**Prompt A:** Rewrite the rows of ABC notation below, replacing "treble" with "bass" and leaving everything else unchanged.

My discussion takes the form of a response to bordini’s paper, but it nonetheless also responds to approaches to the study of guarini in the 1960s more broadly. Bordini spoke of guarini’s relation to borromini as a preoccupation of guarini’s critics from the eighteenth century to the early twentieth century. In scholarship of the 1960s, the subject appears repeatedly in discussions of guarini’s architecture; argan, carboneri, griseri, Millon, and Pommer, as well as a number of other speakers at the 1968 conference on guarini, commented on the relation between the two architects.

My approach differs from that of these scholars in that, instead of attempting to validate or diminish the idea that borromini influenced guarini, I consider the idea of this influence as a historical construct and also seek to show how analyzing this construct as it was presented in eighteenth-century texts yields fruitful insight into architectural theory of the time. I want to begin the discussion by paying closer attention to comments on guarini made by two of the eighteenth-century critics bordini cited, Francesco Milizia in his biography of guarini included in his Le vite de’ più celebri architetti d’ogni nazione e d’ogni tempo (1768) and antoine Quatremère de Quincy in his definition of the term ‘baroque’ in his Encyclopédie méthodique: Architecture (1788).

Bordini implied, and thus rightly perceived, that Quatremère’s reception of guarini was influenced by Milizia’s remarks. At the same time, however, she seems not to have realized the more precise nature of this influence. Milizia’s influence on Quatremère is more apparent if, instead of comparing Quatremère’s text with the original Italian edition of Milizia’s Vite, as bordini did, we compare it with the French translation of Milizia’s text. The line of particular interest is translated from the Italian, ‘se vi è stato mai architetto che abbia portato all’ecesso le stravaganze borrominesche, è certamente il P. Guarino Guarini’, to the French, ‘de tous les architectes qui ont adopté le style bizarre de borromini, il n’en est aucun qui ait donné dans tant d’exèsque le pere guarino guarini’.

The idea of guarini being an architect who took borromini’s extravagance to excess in the Italian edition is transformed in the French into the idea that guarini, of all the architects who took up borromini’s bizarre style, was the one who took it to the greatest excess. Two important shifts take place in this act of translation: borromini moves from being extravagant to being bizarre and guarini goes from being simply one example of a follower of borromini’s who took his faults to excess to being the example, of all of borromini’s followers, who took his faults to the greatest excess.

**Extracted information:**
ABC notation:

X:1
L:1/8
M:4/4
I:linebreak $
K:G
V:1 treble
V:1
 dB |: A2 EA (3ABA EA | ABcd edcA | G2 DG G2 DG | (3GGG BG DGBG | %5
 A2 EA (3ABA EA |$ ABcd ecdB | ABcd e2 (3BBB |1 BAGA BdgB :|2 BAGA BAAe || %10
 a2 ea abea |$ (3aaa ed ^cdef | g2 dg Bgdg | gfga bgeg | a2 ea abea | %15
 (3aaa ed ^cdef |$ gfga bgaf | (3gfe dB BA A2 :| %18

**Prompt B:** Copy word for word the part of the passage on Guarini and Borromini starting with "My approach differs" and going on through "méthodique: Architecture (1788).".

**Task response A:**
ABC notation:

X:1
L:1/8
M:4/4
I:linebreak $
K:G
V:1 bass
V:1
 dB |: A2 EA (3ABA EA | ABcd edcA | G2 DG G2 DG | (3GGG BG DGBG | %5
 A2 EA (3ABA EA |$ ABcd ecdB | ABcd e2 (3BBB |1 BAGA BdgB :|2 BAGA BAAe || %10
 a2 ea abea |$ (3aaa ed ^cdef | g2 dg Bgdg | gfga bgeg | a2 ea abea | %15
 (3aaa ed ^cdef |$ gfga bgaf | (3gfe dB BA A2 :| %18

**Task response B:**
My approach differs from that of these scholars in that, instead of attempting to validate or diminish the idea that borromini influenced guarini, I consider the idea of this influence as a historical construct and also seek to show how analyzing this construct as it was presented in eighteenth-century texts yields fruitful insight into architectural theory of the time. I want to begin the discussion by paying closer attention to comments on guarini made by two of the eighteenth-century critics bordini cited, Francesco Milizia in his biography of guarini included in his Le vite de’ più celebri architetti d’ogni nazione e d’ogni tempo (1768) and antoine Quatremère de Quincy in his definition of the term ‘baroque’ in his Encyclopédie méthodique: Architecture (1788).